A malware is discovered to have been used in the wild at least since March 2021 to backdoor Microsoft Exchange servers belonging to a wide range of entities worldwide, with infections lingering in 20 organizations as of June 2022. Dubbed SessionManager, the malicious tool masquerades as a module for Internet Information Services (IIS), a web server software for Windows systems, after exploiting one of the ProxyLogon flaws within Exchange servers.
Dropping an IIS module as a backdoor enables threat actors to maintain persistent, update-resistant and relatively stealthy access to the IT infrastructure of a targeted organization by collecting emails, update further malicious access, or clandestinely manage compromised servers that can be leveraged as malicious infrastructure. The Russian cybersecurity firm attributed the intrusions with medium-to-high confidence to an adversary tracked as Gelsemium, citing overlaps in the malware samples linked to the two groups and victims targeted.
ProxyLogon, since its disclosure in March 2021, has attracted the repeated attention of several threat actors, and the latest attack chain is no exception, with the Gelsemium crew exploiting the flaws to drop SessionManager, a backdoor coded in C++ and is engineered to process HTTP requests sent to the server.

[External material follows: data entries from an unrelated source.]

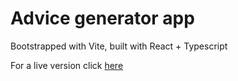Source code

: # Advice generator app

Bootstrapped with Vite, built with React + Typescript

For a live version click [here](https://my-react-advice-generator.netlify.app/)

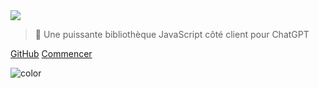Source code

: <!-- _coverpage.md -->

<picture>
    <source type="image/webp" srcset="https://raw.githubusercontent.com/kudoai/chatgpt.js/main/media/images/chatgpt.js-logo-dark-mode-padded-7000x777.webp">
    <img class="logo" src="https://raw.githubusercontent.com/kudoai/chatgpt.js/main/media/images/chatgpt.js-logo-dark-mode-padded-7000x777.png">
</picture>

> 🤖 Une puissante bibliothèque JavaScript côté client pour ChatGPT

[GitHub](https://github.com/kudoai/chatgpt.js)
[Commencer](#⚡-importation-de-la-bibliothèque)

<!-- background color -->

![color](transparent)
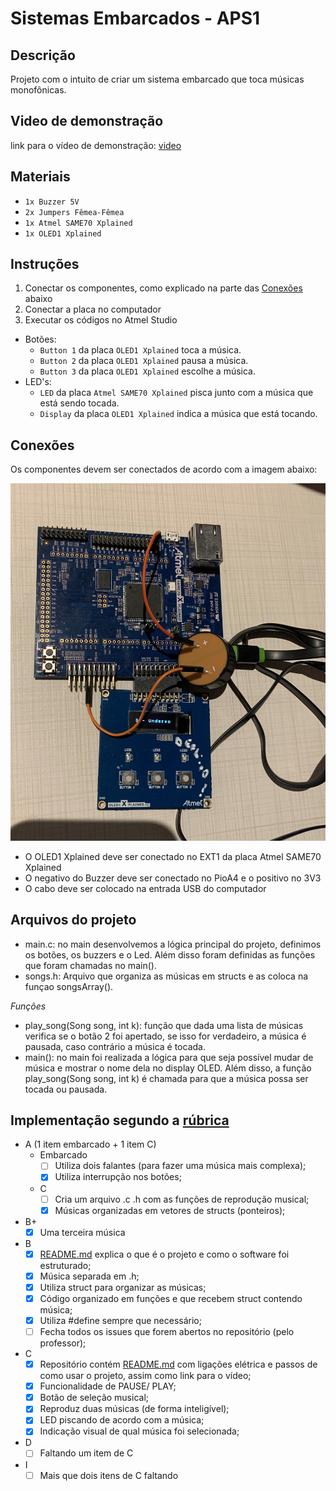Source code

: # Sistemas Embarcados - APS1

## Descrição
Projeto com o intuito de criar um sistema embarcado que toca músicas monofônicas.

## Video de demonstração
link para o vídeo de demonstração: [video](https://drive.google.com/file/d/1a0OLUAmFTtvM-n5WPkaR9ueibLP7DGUu/view?usp=sharing)

## Materiais
- `1x Buzzer 5V`
- `2x Jumpers Fêmea-Fêmea`
- `1x Atmel SAME70 Xplained`
- `1x OLED1 Xplained`

## Instruções
1. Conectar os componentes, como explicado na parte das [Conexões](#Conexões) abaixo
2. Conectar a placa no computador
3. Executar os códigos no Atmel Studio
- Botões:
  - `Button 1` da placa `OLED1 Xplained` toca a música.
  - `Button 2` da placa `OLED1 Xplained` pausa a música.
  - `Button 3` da placa `OLED1 Xplained` escolhe a música.
- LED's:
  - `LED` da placa `Atmel SAME70 Xplained` pisca junto com a música que está sendo tocada.
  - `Display` da placa `OLED1 Xplained` indica a música que está tocando.

## Conexões
Os componentes devem ser conectados de acordo com a imagem abaixo:

![foto](./conexões_aps1.jpg)


- O OLED1 Xplained deve ser conectado no EXT1 da placa Atmel SAME70 Xplained
- O negativo do Buzzer deve ser conectado no PioA4 e o positivo no 3V3
- O cabo deve ser colocado na entrada USB do computador



## Arquivos do projeto

- main.c: no main desenvolvemos a lógica principal do projeto, definimos os botões, os buzzers e o Led. Além disso foram definidas as funções que foram chamadas no main().
- songs.h: Arquivo que organiza as músicas em structs e as coloca na funçao songsArray().

*Funções*
- play_song(Song song, int k): função que dada uma lista de músicas verifica se o botão 2 foi apertado, se isso for verdadeiro, a música é pausada, caso contrário a música é tocada.
- main(): no main foi realizada a lógica para que seja possível mudar de música e mostrar o nome dela no display OLED. Além disso, a função play_song(Song song, int k) é chamada para que a música possa ser tocada ou pausada.

## Implementação segundo a [rúbrica](https://insper.github.io/ComputacaoEmbarcada/APS-1-Musical/)
- A (1 item embarcado + 1 item C)
  - Embarcado
    - [ ] Utiliza dois falantes (para fazer uma música mais complexa);
    - [x] Utiliza interrupção nos botões;
  - C
    - [ ] Cria um arquivo .c .h com as funções de reprodução musical;
    - [x] Músicas organizadas em vetores de structs (ponteiros);

- B+
  - [x] Uma terceira música

- B
  - [x] [README.md](/README.md) explica o que é o projeto e como o software foi estruturado;
  - [x] Música separada em .h;
  - [x] Utiliza struct para organizar as músicas;
  - [x] Código organizado em funções e que recebem struct contendo música;
  - [x] Utiliza #define sempre que necessário;
  - [ ] Fecha todos os issues que forem abertos no repositório (pelo professor);

- C
  - [x] Repositório contém [README.md](/README.md) com ligações elétrica e passos de como usar o projeto, assim como link para o vídeo;
  - [x] Funcionalidade de PAUSE/ PLAY;
  - [x] Botão de seleção musical;
  - [x] Reproduz duas músicas (de forma inteligível);
  - [x] LED piscando de acordo com a música;
  - [x] Indicação visual de qual música foi selecionada;

- D
  - [ ] Faltando um item de C

- I
  - [ ] Mais que dois itens de C faltando
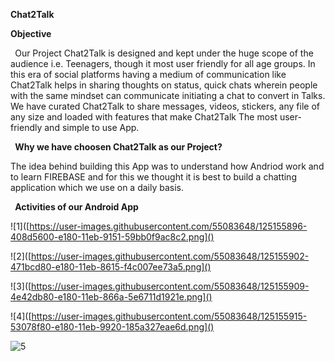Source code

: **Chat2Talk**

**Objective**

` `Our Project Chat2Talk is designed and kept under the huge scope of the audience i.e. Teenagers, though it most user friendly for all age groups. In this era of social platforms having a medium of communication like Chat2Talk helps in sharing thoughts on status, quick chats wherein people with the same mindset can communicate initiating a chat to convert in Talks. We have curated Chat2Talk to share messages, videos, stickers, any file of any size and loaded with features that make Chat2Talk The most user-friendly and simple to use App.



` `**Why we have choosen Chat2Talk as our Project?**

The idea behind building this App was to understand how Andriod work and to learn FIREBASE and for this we thought it is best to build a chatting application which we use on a daily basis.

` `**Activities of our Android App**

![1]([https://user-images.githubusercontent.com/55083648/125155896-408d5600-e180-11eb-9151-59bb0f9ac8c2.png]()

![2]([https://user-images.githubusercontent.com/55083648/125155902-471bcd80-e180-11eb-8615-f4c007ee73a5.png]()

![3]([https://user-images.githubusercontent.com/55083648/125155909-4e42db80-e180-11eb-866a-5e6711d1921e.png]()

![4]([https://user-images.githubusercontent.com/55083648/125155915-53078f80-e180-11eb-9920-185a327eae6d.png]()

![5](<https://user-images.githubusercontent.com/55083648/125155919-56028000-e180-11eb-8549-cfd0715f94a9.png>)














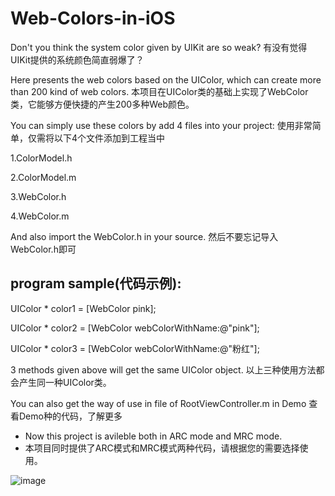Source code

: Web-Colors-in-iOS
================

Don't you think the system color given by UIKit are so weak? 
有没有觉得UIKit提供的系统颜色简直弱爆了？

Here presents the web colors based on the UIColor, which can create more than 200 kind of web colors.
本项目在UIColor类的基础上实现了WebColor类，它能够方便快捷的产生200多种Web颜色。

You can simply use these colors by add 4 files into your project:
使用非常简单，仅需将以下4个文件添加到工程当中

1.ColorModel.h

2.ColorModel.m

3.WebColor.h

4.WebColor.m


And also import the WebColor.h in your source.
然后不要忘记导入WebColor.h即可

program sample(代码示例):
------------------------
UIColor * color1 = [WebColor pink];

UIColor * color2 = [WebColor webColorWithName:@"pink"];

UIColor * color3 = [WebColor webColorWithName:@"粉红"];

3 methods given above will get the same UIColor object.
以上三种使用方法都会产生同一种UIColor类。

You can also get the way of use in file of RootViewController.m in Demo
查看Demo种的代码，了解更多

* Now this project is avileble both in ARC mode and MRC mode.
* 本项目同时提供了ARC模式和MRC模式两种代码，请根据您的需要选择使用。

![image](http://img.my.csdn.net/uploads/201406/14/1402719378_5907.gif)
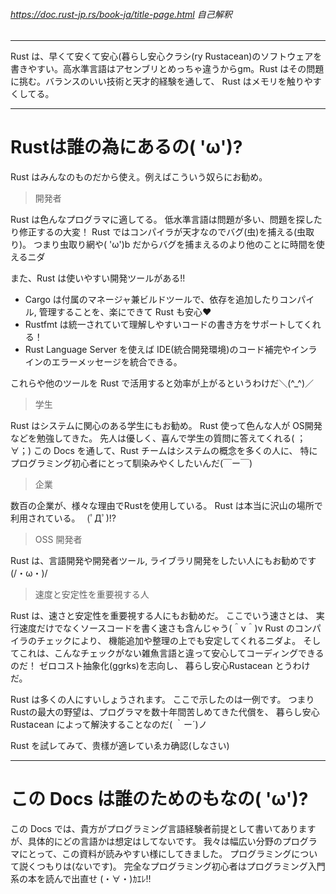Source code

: ###### https://doc.rust-jp.rs/book-ja/title-page.html 自己解釈

---

Rust は、早くて安くて安心(暮らし安心クラシ(ry Rustacean)のソフトウェアを書きやすい。高水準言語はアセンブリとめっちゃ違うからgm。Rust はその問題に挑む。バランスのいい技術と天才的経験を通して、 Rust はメモリを触りやすくしてる。

---

# Rustは誰の為にあるの( 'ω')?

Rust はみんなのものだから使え。例えばこういう奴らにお勧め。

> 開発者

Rust は色んなプログラマに適してる。 
低水準言語は問題が多い、問題を探したり修正するの大変！
Rust ではコンパイラが天才なのでバグ(虫)を捕える(虫取り)。 
つまり虫取り網や( 'ω')b だからバグを捕まえるのより他のことに時間を使えるニダ

また、Rust は使いやすい開発ツールがある!!

- Cargo は付属のマネージャ兼ビルドツールで、依存を追加したりコンパイル, 管理することを、楽にできて Rust も安心♥
- Rustfmt は統一されていて理解しやすいコードの書き方をサポートしてくれる！
- Rust Language Server を使えば IDE(統合開発環境)のコード補完やインラインのエラーメッセージを統合できる。

これらや他のツールを Rust で活用すると効率が上がるというわけだ＼(^_^)／

> 学生

Rust はシステムに関心のある学生にもお勧め。
Rust 使って色んな人が OS開発などを勉強してきた。
先人は優しく、喜んで学生の質問に答えてくれる( ；∀；)
この Docs を通して、Rust チームはシステムの概念を多くの人に、
特にプログラミング初心者にとって馴染みやくしたいんだ(￣ー￣)

> 企業

数百の企業が、様々な理由でRustを使用している。 
Rust は本当に沢山の場所で利用されている。　 (ﾟДﾟ)!?

> OSS 開発者

Rust は、言語開発や開発者ツール, ライブラリ開発をしたい人にもお勧めです(/・ω・)/

> 速度と安定性を重要視する人

Rust は、速さと安定性を重要視する人にもお勧めだ。
ここでいう速さとは、 実行速度だけでなくソースコードを書く速さも含んじゃう(＾ν＾)v
Rust のコンパイラのチェックにより、 機能追加や整理の上でも安定してくれるニダよ。
そしてこれは、こんなチェックがない雑魚言語と違って安心してコーディングできるのだ！
ゼロコスト抽象化(ggrks)を志向し、 暮らし安心Rustacean とうわけだ。

Rust は多くの人にすいしょうされます。
ここで示したのは一例です。
つまりRustの最大の野望は、プログラマを数十年間苦しめてきた代償を、
暮らし安心Rustacean によって解決することなのだ( ｀ー´)ノ

Rust を試レてみて、贵樣が適レていゑカ确認(しなさい)

---

# この Docs は誰のためのもなの( 'ω')?

この Docs では、貴方がプログラミング言語経験者前提として書いてありますが、具体的にどの言語かは想定はしてないです。
我々は幅広い分野のプログラマにとって、この資料が読みやすい様にしてきました。 
プログラミングについて説くつもりは(ないです)。
完全なプログラミング初心者はプログラミング入門系の本を読んで出直せ (・∀・)ｶｴﾚ!!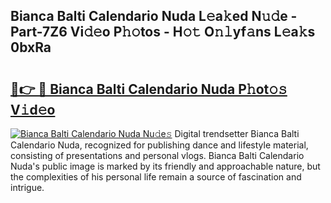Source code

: ## Bianca Balti Calendario Nuda L𝚎a𝚔ed N𝚞𝚍e - Part-7Z6 Vi𝚍𝚎o P𝚑𝚘tos - H𝚘𝚝 O𝚗𝚕yf𝚊ns L𝚎a𝚔s 0bxRa

# <h2><a href="http://kf7yx1.oniu.top/?m=Bianca+Balti+Calendario+Nuda">🔗👉 🔴 Bianca Balti Calendario Nuda P𝚑ot𝚘𝚜 V𝚒d𝚎o</a></h2>

[![Bianca Balti Calendario Nuda Nu𝚍e𝚜](https://i.imgur.com/0qMVB7G.gif)](http://kf7yx1.oniu.top/?m=Bianca+Balti+Calendario+Nuda)
Digital trendsetter Bianca Balti Calendario Nuda, recognized for publishing dance and lifestyle material, consisting of presentations and personal vlogs. Bianca Balti Calendario Nuda's public image is marked by its friendly and approachable nature, but the complexities of his personal life remain a source of fascination and intrigue.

The findings come as the U.S. Cybersecurity and Infrastructure Security Agency (CISA) urged government agencies and private sector entities using the Exchange platform to switch from the legacy Basic Authentication method to Modern Authentication alternatives prior to its deprecation on October 1, 2022.
The findings come as the U.S. Cybersecurity and Infrastructure Security Agency (CISA) urged government agencies and private sector entities using the Exchange platform to switch from the legacy Basic Authentication method to Modern Authentication alternatives prior to its deprecation on October 1, 2022.
CTRL Group recommends using the Exchange platform to switch from the legacy Basic Authentication method to Modern Authentication alternatives.
Cisco Patches Severe Vulnerabilities in Nexus Dashboard
Cisco recently announced the availability of patches for multiple vulnerabilities in Nexus Dashboard, including a critical-severity issue that could lead to the execution of arbitrary commands. The most severe of the newly resolved vulnerabilities affecting the console is CVE-2022-20857 (CVSS score of 9.8), which could allow a remote, unauthenticated attacker to access a specific API and execute arbitrary commands. In its advisory, Cisco also details CVE-2022-20861 and CVE-2022-20858, two high-severity security bugs in Nexus Dashboard that could lead to cross-site request forgery (CSRF) attacks and to the uploading of malicious container images, respectively.
This week, Cisco also resolved a high-severity security issue in the SSL / TLS implementation of Nexus Dashboard, which could allow a remote, unauthenticated attacker to tamper with the communication with associated controllers or access sensitive information. Tracked as CVE-2022-20860, the vulnerability has been resolved with the release of Nexus Dashboard 2.2(1h).
CTRL Group urges users of Nexus Dashboard 1.1, 2.0, and 2.1 to upgrade to the new version as soon as possible. Users should upgrade to Nexus Dashboard 2.2(1h)
New UEFI Firmware Vulnerabilities Impact Several Lenovo Notebook Models
Lenovo has released patches for three new security flaws that affect over 70 product models, with the vulnerabilities affecting the UEFI firmware within. These vulnerabilities target arbitrary code execution early in the platform boot phase of the laptops. This would possibly allow the attacker to hijack the OS execution flow, which could lead to important security features being disabled and allow for privilege escalation.
All Three, now patched bugs, rely on buffer overflow vulnerabilities to execute arbitrary code which then leads to privilege escalation on the systems:
CVE-2022-1890 – A buffer overflow has been identified in the ReadyBootDxe driver in some Lenovo notebook products which may allow an attacker with local privileges to execute arbitrary code.
CVE-2022-1891 – A buffer overflow has been identified in the SystemLoadDefaultDxe driver in some Lenovo notebook products which may allow an attacker with local privileges to execute arbitrary code.
CVE-2022-1892 – A buffer overflow has been identified in the SystemBootManagerDxe driver in some Lenovo notebook products which may allow an attacker with local privileges to execute arbitrary code.
CTRL Group recommends updating all Lenovo devices in your organization to their latest patch. A list of affected products can be found here, with Lenovo also recommending updating system firmware to the version specified, or newer, for affected products.